# my powerbook won't turn on



## foo_rock (Mar 14, 2008)

My apple care just ran out last month and when I plug in my powerbook to the AC adapter, the orange ring on the adapter head lights up (to recognize it has been plugged in) but my computer will not start.

If I pop in the battery, I can get my computer to start, because I still have battery power left but I can't get my battery to charge when the adapter is plugged into the wall.

I know it's not the adapter because I have tried 3 of them (we have them at work) and the adapter works fine with the iBook I'm on now.

I have 50% battery power left to solve this problem before I have to drop 100 bucks to get it looked at.

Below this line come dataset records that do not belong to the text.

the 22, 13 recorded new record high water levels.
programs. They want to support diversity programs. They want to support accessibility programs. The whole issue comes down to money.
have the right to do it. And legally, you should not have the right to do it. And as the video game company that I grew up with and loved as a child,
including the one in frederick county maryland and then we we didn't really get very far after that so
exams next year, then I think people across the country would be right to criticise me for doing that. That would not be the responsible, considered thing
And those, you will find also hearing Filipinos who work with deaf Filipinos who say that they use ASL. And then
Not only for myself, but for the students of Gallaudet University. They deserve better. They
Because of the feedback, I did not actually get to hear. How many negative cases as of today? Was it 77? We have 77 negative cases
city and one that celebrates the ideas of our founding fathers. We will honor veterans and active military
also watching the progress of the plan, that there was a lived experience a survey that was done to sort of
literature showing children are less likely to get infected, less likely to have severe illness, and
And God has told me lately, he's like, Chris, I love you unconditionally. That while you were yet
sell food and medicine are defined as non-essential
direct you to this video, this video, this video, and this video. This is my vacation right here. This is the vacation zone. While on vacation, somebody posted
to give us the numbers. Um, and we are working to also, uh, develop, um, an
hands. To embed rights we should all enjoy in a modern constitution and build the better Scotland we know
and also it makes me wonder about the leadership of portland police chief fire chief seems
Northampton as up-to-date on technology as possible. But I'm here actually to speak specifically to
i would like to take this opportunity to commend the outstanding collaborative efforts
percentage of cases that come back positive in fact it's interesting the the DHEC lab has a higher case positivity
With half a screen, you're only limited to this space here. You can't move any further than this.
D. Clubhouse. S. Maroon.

I appreciate any help. please feel free to email me directly: **email removed**

I have copied this message into the laptop section in the event this is miscategorized. 

THANKS SO MUCH
MATT


----------



## FredT (Nov 16, 2007)

For my MacBook, (I don't know about your PowerBook. I would think it is probably the same kind of procedure) I would uplug it, take out the battery, hold down the power button for five or ten seconds, put the battery back in, and plug it back in. Then turn it on... hopefully it will work.

This should reset your whole power thingy.

EDIT: STOP WAIT, DON'T DO THAT YET. It's different for your comp. I will repost in a second.

EDIT AGAIN: Okay. I am pretty sure you have to reset the PMU.

Find your comp here and follow the instructions :grin:

http://docs.info.apple.com/article.html?artnum=14449


----------



## sinclair_tm (Mar 11, 2005)

Well, this is what Apple says on the matter. It sounds like the only thing you haven't done is rest the pmu. There is a link to the instructions to do so on the page I linked to. But it looks like if that doesn't do it, you have to take it in to get fixed.


----------